1.一种耐热耐碱阿魏酸酯酶的制备方法，其特征在于，包括：步骤1：以卷曲乳杆菌的DNA为模板，PCR扩增阿魏酸酯酶基因片段，制备含有阿魏酸酯酶基因的重组大肠杆菌，所述阿魏酸酯酶基因的核苷酸序列如SEQ ID NO.1所示，PCR扩增所使用的上下游引物分别为：

上游引物FaeLcr‑F 5′‑atacatatgtcccgcgttacaattg‑3′下游引物FaeLcr‑R 5′‑gcgctcgagaaataatggttttaaaaattg‑3′；

步骤2：将所得阿魏酸酯酶基因片段经NdeI和XhoI双酶切，与相同酶切线性化的表达载体pET‑22b(+)连接，构建得到重组表达载体pET‑FaeLcr；将重组表达载体pET‑FaeLcr转化至宿主菌种大肠杆菌中，得到重组大肠杆菌；

步骤3：将所述重组大肠杆菌经IPTG诱导发酵，去除菌体，制备得到阿魏酸酯酶。

2.根据权利要求1所述的耐热耐碱阿魏酸酯酶的制备方法，其特征在于，所述步骤1中，卷曲乳杆菌的DNA获得方法为：取过夜活化的卷曲乳杆菌菌液1ml，6000rpm,4℃离心3min收集菌体，重悬于567μl TE缓冲液，所述TE缓冲液pH 8.0由10mM Tris‑HCl和1mM EDTA配置而成，添加25μL 50mg/ml溶菌酶，混匀，37℃水浴处理1h；加入30μL质量百分比10％SDS、3μL 

20mg/ml的蛋白酶K，65℃条件下水浴1h，再加入预冷的氯仿3mL，混匀后离心收集上清；加入等体积预冷的体积比为25：24：1的苯酚：氯仿：异戊醇混合溶液，颠倒混匀后离心，取上层水相加入等体积的体积比为24：1的氯仿：异戊醇，再次离心，取上层水相加入0.6倍体积的预冷异丙醇，室温水浴醇沉1h，离心收集沉淀；最后用70％乙醇清洗沉淀2次，吹干，取40μL TE缓冲液溶解沉淀，即得卷曲乳杆菌DNA。

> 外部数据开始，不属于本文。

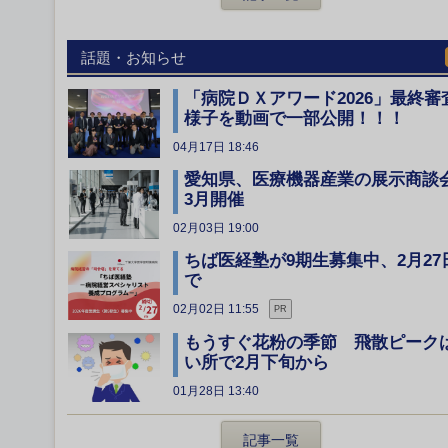
話題・お知らせ
「病院ＤＸアワード2026」最終審
様子を動画で一部公開！！！
04月17日 18:46
愛知県、医療機器産業の展示商談
3月開催
02月03日 19:00
ちば医経塾が9期生募集中、2月27
で
02月02日 11:55
PR
もうすぐ花粉の季節 飛散ピーク
い所で2月下旬から
01月28日 13:40
記事一覧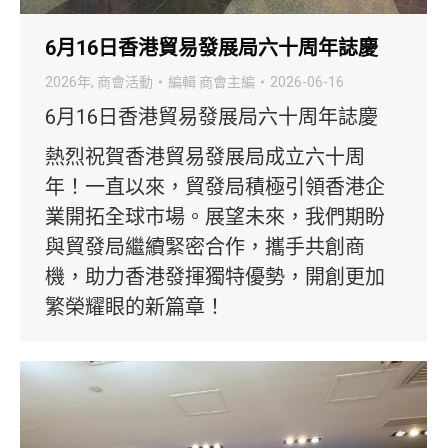
6月16日香港貿易發展局六十周年誌慶
2026年
,
商會活動
編輯
商會主編
2026-06-16
6月16日香港貿易發展局六十周年誌慶
熱烈祝賀香港貿易發展局成立六十周
年！一直以來，貿發局積極引領香港企
業開拓全球市場。展望未來，我們期盼
與貿發局繼續緊密合作，攜手共創商
機，助力香港發揮獨特優勢，開創更加
繁榮耀眼的新篇章！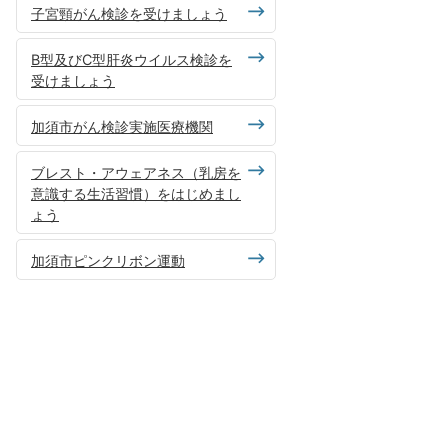
子宮頸がん検診を受けましょう
B型及びC型肝炎ウイルス検診を
受けましょう
加須市がん検診実施医療機関
ブレスト・アウェアネス（乳房を
意識する生活習慣）をはじめまし
ょう
加須市ピンクリボン運動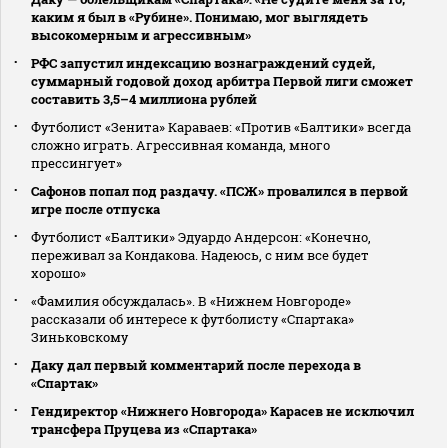
каким я был в «Рубине». Понимаю, мог выглядеть
высокомерным и агрессивным»
РФС запустил индексацию вознаграждений судей,
суммарный годовой доход арбитра Первой лиги сможет
составить 3,5–4 миллиона рублей
Футболист «Зенита» Караваев: «Против «Балтики» всегда
сложно играть. Агрессивная команда, много
прессингует»
Сафонов попал под раздачу. «ПСЖ» провалился в первой
игре после отпуска
Футболист «Балтики» Эдуардо Андерсон: «Конечно,
переживал за Кондакова. Надеюсь, с ним все будет
хорошо»
«Фамилия обсуждалась». В «Нижнем Новгороде»
рассказали об интересе к футболисту «Спартака»
Зиньковскому
Даку дал первый комментарий после перехода в
«Спартак»
Гендиректор «Нижнего Новгорода» Карасев не исключил
трансфера Пруцева из «Спартака»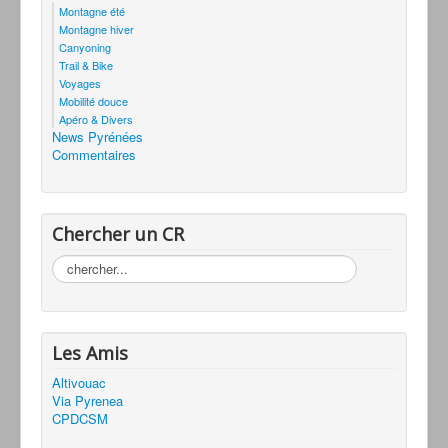
Montagne été
Montagne hiver
Canyoning
Trail & Bike
Voyages
Mobilité douce
Apéro & Divers
News Pyrénées
Commentaires
Chercher un CR
Rechercher
Les Amis
Altivouac
Via Pyrenea
CPDCSM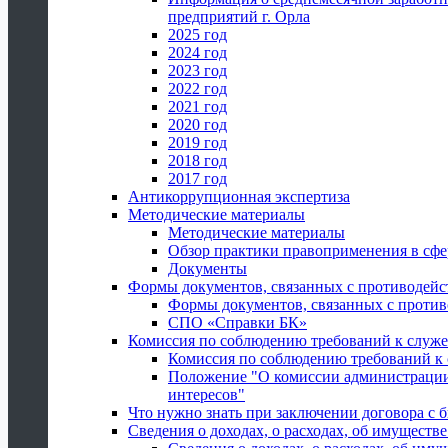
предприятий г. Орла
2025 год
2024 год
2023 год
2022 год
2021 год
2020 год
2019 год
2018 год
2017 год
Антикоррупционная экспертиза
Методические материалы
Методические материалы
Обзор практики правоприменения в сфе
Документы
Формы документов, связанных с противодейс
Формы документов, связанных с против
СПО «Справки БК»
Комиссия по соблюдению требований к служ
Комиссия по соблюдению требований к
Положение "О комиссии администрации
интересов"
Что нужно знать при заключении договора 
Сведения о доходах, о расходах, об имуществ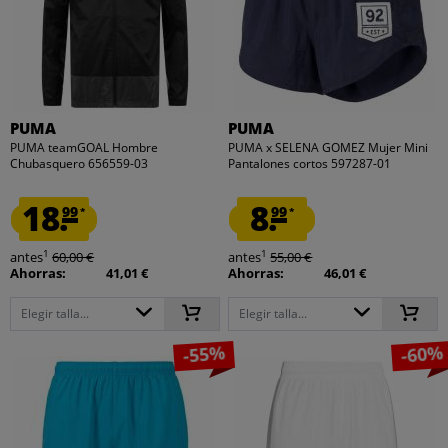
PUMA
PUMA
PUMA teamGOAL Hombre
PUMA x SELENA GOMEZ Mujer Mini
Chubasquero 656559-03
Pantalones cortos 597287-01
18.
8.
99
99
*
*
1
1
antes
60,00 €
antes
55,00 €
Ahorras:
41,01 €
Ahorras:
46,01 €
Elegir talla...
Elegir talla...
-55%
-60%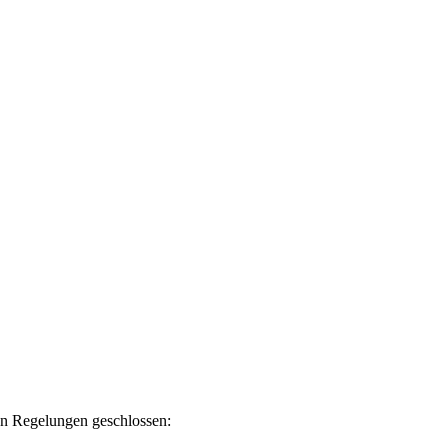
en Regelungen geschlossen: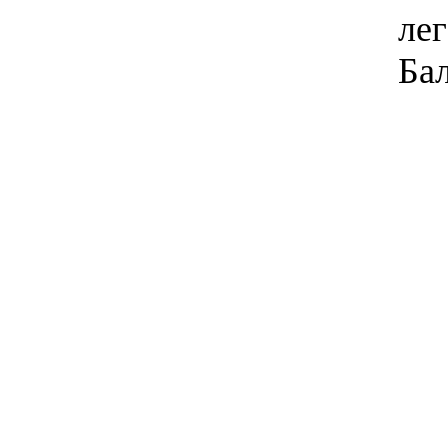
лег
Бал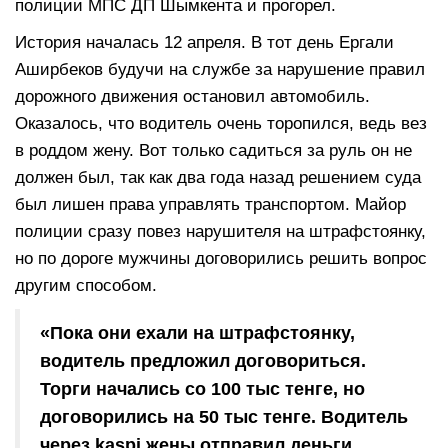
полиции МПС ДП Шымкента и прогорел.
История началась 12 апреля. В тот день Ергали
Аширбеков будучи на службе за нарушение правил
дорожного движения остановил автомобиль.
Оказалось, что водитель очень торопился, ведь вез
в роддом жену. Вот только садиться за руль он не
должен был, так как два года назад решением суда
был лишен права управлять транспортом. Майор
полиции сразу повез нарушителя на штрафстоянку,
но по дороге мужчины договорились решить вопрос
другим способом.
«Пока они ехали на штрафстоянку,
водитель предложил договориться.
Торги начались со 100 тыс тенге, но
договорились на 50 тыс тенге. Водитель
через kaspi жены отправил деньги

3.根据权利要求1所述的耐热耐碱阿魏酸酯酶的制备方法，其特征在于，所述步骤1中，PCR扩增条件：2×Taq Master Mix 25μL，10μM的上下游引物各2μL，DNA模板1μL,加 ddH2O至50μL；

PCR反应条件：95℃预变性5min；95℃变性30s，50℃退火30s，72℃延伸45s，30个循环，

72℃延伸10min，4℃保存。

4.根据权利要求1所述的耐热耐碱阿魏酸酯酶的制备方法，其特征在于，所述步骤2中，酶切条件为37℃，3h，酶切体系为：NdeI 5μL，XhoI 5μL，10×K Buffer 10μL，0.1％BSA 10μL，阿魏酸酯酶DNA/pET‑22b(+)质粒DNA5μg，无菌水补足至100μL；将经过双酶切的阿魏酸酯酶DNA片段和pET‑22b(+)载体DNA按照10:1的摩尔比例混合，加入T4 DNA连接酶，16℃过夜连接；将10μL连接产物加入100μL大肠杆菌BL21(DE3)感受态细胞，冰上孵育30min，42℃水浴热激60s，后加入900μL LB液体培养基37℃孵育1h；150rpm将菌液离心去掉上清液800μL，用剩余的菌液重悬菌体，涂布于加有100μg/mL氨苄霉素的LB平板；转化，得到重组大肠杆菌。

5.根据权利要求1所述的耐热耐碱阿魏酸酯酶的制备方法，其特征在于，所述步骤3中，将重组大肠杆菌接种至LB液体培养基，37℃过夜培养，取菌液，以1％‑2％接种量加入到

100mL的LB液体培养基中，37℃培养，生长至菌液OD为0.5‑0.8时，加入终浓度0.1‑1mM的IPTG，继续诱导发酵16‑24h；将诱导表达的大肠杆菌培养液，13000rpm离心10min，去除菌体，收集上清液用0.22μm滤膜过滤后，即得阿魏酸酯酶。

6.根据权利要求1‑5任一所述的耐热耐碱阿魏酸酯酶的制备方法，其特征在于，所述阿魏酸酯酶的氨基酸序列如SEQ ID NO.2所示。